The film begins when a young woman mysteriously attacks a stranger and then asks him to care for her fish while she is being arrested. When he enters her apartment he discovers an apparent shrine to the 1930s actress Zhou Xuan and that they share a love of the cinema and more. The film's reverent attitude towards the power of film and particularly classic film has brought it comparison to, or at least reference to Italy's Cinema Paradiso.
Mao Xiaobing (Xia Yu), a water bottle delivery boy in Beijing, loves to watch movies. One day, however, while riding his bike, he is attacked by Ling-Ling (Qi Zhongyang), a disturbed young woman, that lands him in the hospital.

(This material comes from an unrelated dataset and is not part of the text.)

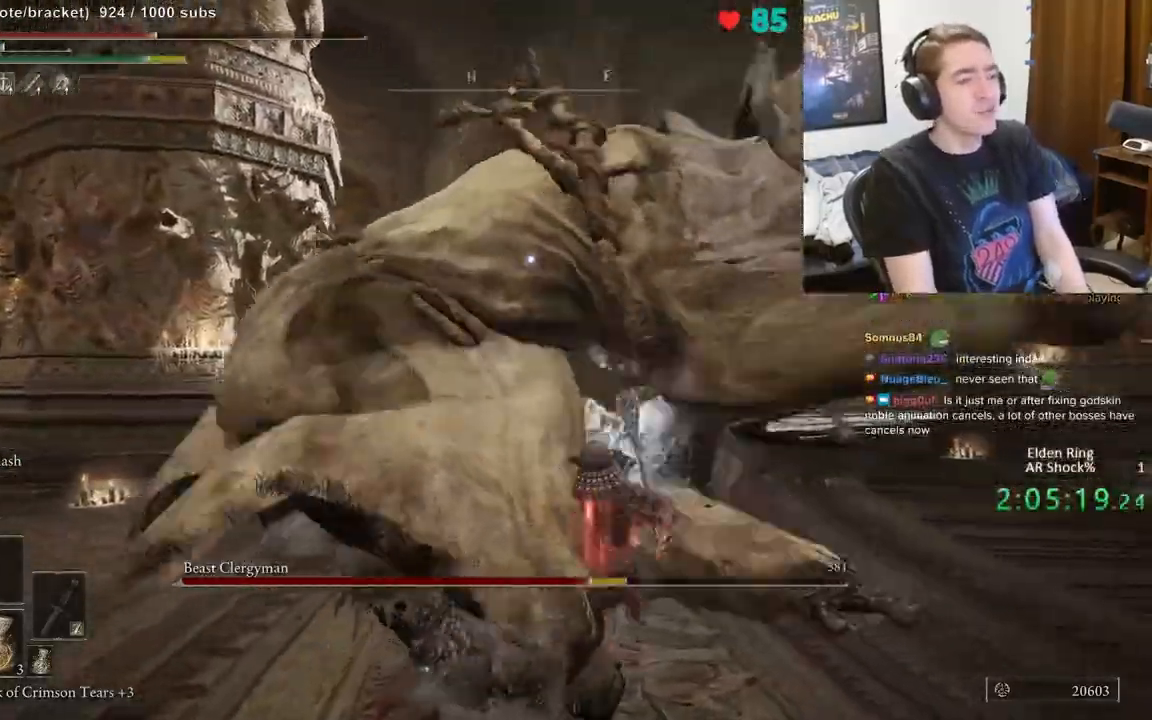
{"buttons": [], "left_stick": "down-left", "right_stick": "center", "events": [[83, "left_stick", "left"], [383, "left_stick", "center"], [450, "left_stick", "down-left"]]}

Ling-Ling is promptly arrested, but refuses to say why she attacked Mao Xiaobing, asking him only to feed her fish. Upon entering her apartment, however, Mao Xiaobing finds that Ling-Ling has created a veritable shrine to the 1930s film star, Zhou Xuan. When he stumbles upon her diary and begins reading, the film flashes back to Ling-Ling's mother as a young woman in Ningxia.

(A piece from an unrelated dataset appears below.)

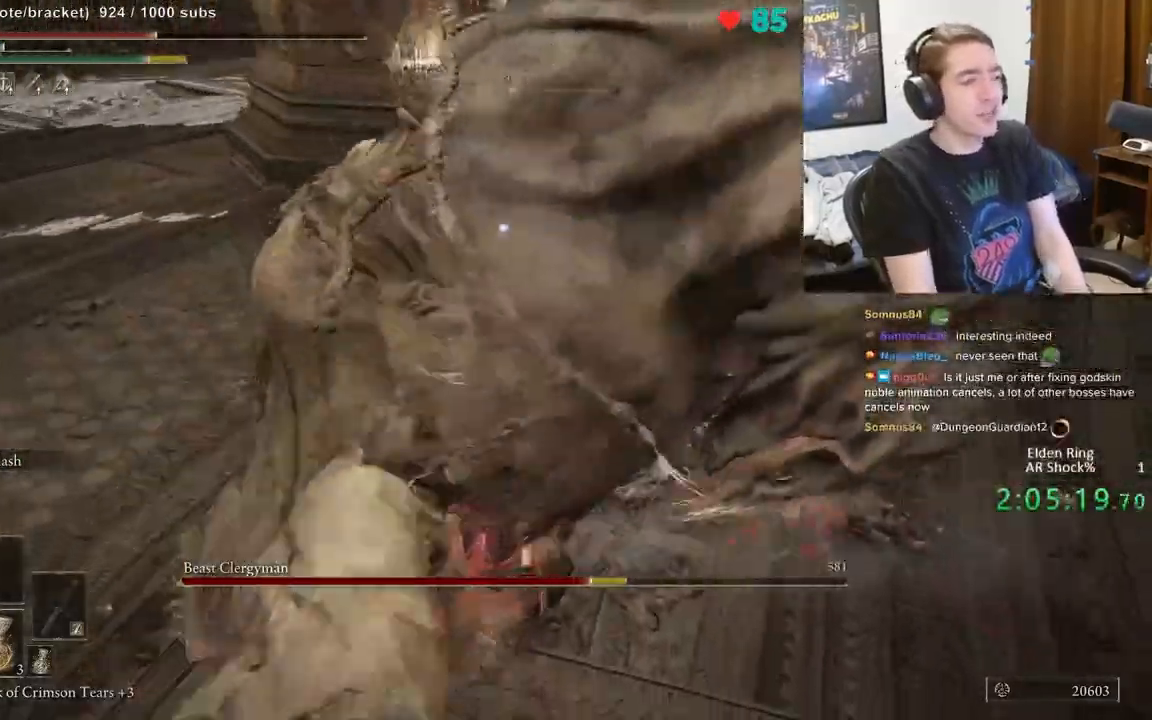
{"buttons": [], "left_stick": "down", "right_stick": "center", "events": [[150, "left_stick", "down"]]}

Her mother had been working in radio when she became pregnant and subsequently abandoned by her lover. Branded a counter-revolutionary, she travels to the countryside where she befriends Pan, a movie-projectionist where the two eventually marry. Ling-Ling meanwhile, thinks that her real father is a movie star of Zhou Xuan's era. Mao Xiaobing had been hit by his father, and so Ling-Ling's mother took care of him for some days. When Ling-Ling's mother and Pan marry, Mao Xiaobing had been sent away to live with relatives by his father because Mao had been a troublemaker. Ling-Ling later recalls the time they were apart as miserable, saying also that the arrival of her younger brother was "disgusting." Despite that, it is later revealed that Ling-Ling learns to accept her younger brother, but the acceptance is short lived. Mao Xiaobing later realizes that she has been watching over her parents, and after tracking down the old couple, he asks why Ling-Ling is now deaf. Recalling the events, Pan explains that Bing-Bing (Ling-Ling's younger brother) had lied to their mother to get Ling-Ling out of the house. Both of them then went up to the rooftop where she and Mao Xiaobing would watch the movies through his binoculars. After saying she would leave, Bing-Bing begs her not to leave, but then falls to the ground. Pan then hits Ling-Ling for her brother's death, leaving her deaf in both ears.